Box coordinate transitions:
* * * * * * * * *

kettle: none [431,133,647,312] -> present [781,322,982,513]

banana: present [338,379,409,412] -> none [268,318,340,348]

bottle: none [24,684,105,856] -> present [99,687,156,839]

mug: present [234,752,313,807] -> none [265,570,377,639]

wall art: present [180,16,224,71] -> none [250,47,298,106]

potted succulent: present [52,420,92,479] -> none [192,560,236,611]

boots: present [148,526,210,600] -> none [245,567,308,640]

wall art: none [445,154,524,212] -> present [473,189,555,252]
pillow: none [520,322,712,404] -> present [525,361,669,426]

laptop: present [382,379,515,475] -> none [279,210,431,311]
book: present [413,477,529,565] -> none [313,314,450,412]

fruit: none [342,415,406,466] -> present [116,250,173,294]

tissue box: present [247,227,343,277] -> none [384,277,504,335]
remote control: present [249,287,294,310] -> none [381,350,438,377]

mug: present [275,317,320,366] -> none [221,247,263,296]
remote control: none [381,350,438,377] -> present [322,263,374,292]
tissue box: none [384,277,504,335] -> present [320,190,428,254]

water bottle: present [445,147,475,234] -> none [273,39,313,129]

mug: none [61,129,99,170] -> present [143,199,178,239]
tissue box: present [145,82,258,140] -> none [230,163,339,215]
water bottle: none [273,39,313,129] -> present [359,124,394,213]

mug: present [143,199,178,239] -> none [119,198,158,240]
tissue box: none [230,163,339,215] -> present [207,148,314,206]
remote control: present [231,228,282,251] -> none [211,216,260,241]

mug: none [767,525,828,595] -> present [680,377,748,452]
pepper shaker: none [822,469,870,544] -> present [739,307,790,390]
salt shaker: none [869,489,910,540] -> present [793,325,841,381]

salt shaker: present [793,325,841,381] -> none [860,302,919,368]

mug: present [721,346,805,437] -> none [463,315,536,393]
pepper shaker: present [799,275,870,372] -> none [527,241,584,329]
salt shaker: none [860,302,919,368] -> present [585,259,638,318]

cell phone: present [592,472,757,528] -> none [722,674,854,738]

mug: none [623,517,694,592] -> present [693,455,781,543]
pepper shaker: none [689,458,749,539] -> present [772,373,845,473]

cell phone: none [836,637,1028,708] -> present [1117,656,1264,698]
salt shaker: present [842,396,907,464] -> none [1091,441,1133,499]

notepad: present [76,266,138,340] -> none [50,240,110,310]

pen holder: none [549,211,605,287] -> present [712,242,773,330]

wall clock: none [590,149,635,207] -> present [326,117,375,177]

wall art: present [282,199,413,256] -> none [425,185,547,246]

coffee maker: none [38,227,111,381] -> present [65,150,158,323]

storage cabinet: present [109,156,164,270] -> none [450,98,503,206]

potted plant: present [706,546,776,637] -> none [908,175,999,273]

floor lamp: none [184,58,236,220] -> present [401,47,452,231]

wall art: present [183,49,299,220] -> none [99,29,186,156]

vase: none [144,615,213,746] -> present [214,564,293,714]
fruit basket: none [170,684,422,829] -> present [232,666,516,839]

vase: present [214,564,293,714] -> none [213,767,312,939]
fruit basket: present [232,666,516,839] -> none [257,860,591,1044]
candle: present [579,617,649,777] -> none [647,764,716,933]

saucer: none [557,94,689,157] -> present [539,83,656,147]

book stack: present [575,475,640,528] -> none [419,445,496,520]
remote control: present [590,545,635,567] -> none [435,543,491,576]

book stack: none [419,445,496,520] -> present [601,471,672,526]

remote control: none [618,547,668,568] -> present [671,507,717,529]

* * * * * * * * *

TASK DIRECTIONS:
Above are the entries. Quote exactly the lines from the one bearing "cell phone: present" through the one bearing "floor lamp: none".

REPLY TO THE TASK:
cell phone: present [592,472,757,528] -> none [722,674,854,738]

mug: none [623,517,694,592] -> present [693,455,781,543]
pepper shaker: none [689,458,749,539] -> present [772,373,845,473]

cell phone: none [836,637,1028,708] -> present [1117,656,1264,698]
salt shaker: present [842,396,907,464] -> none [1091,441,1133,499]

notepad: present [76,266,138,340] -> none [50,240,110,310]

pen holder: none [549,211,605,287] -> present [712,242,773,330]

wall clock: none [590,149,635,207] -> present [326,117,375,177]

wall art: present [282,199,413,256] -> none [425,185,547,246]

coffee maker: none [38,227,111,381] -> present [65,150,158,323]

storage cabinet: present [109,156,164,270] -> none [450,98,503,206]

potted plant: present [706,546,776,637] -> none [908,175,999,273]

floor lamp: none [184,58,236,220] -> present [401,47,452,231]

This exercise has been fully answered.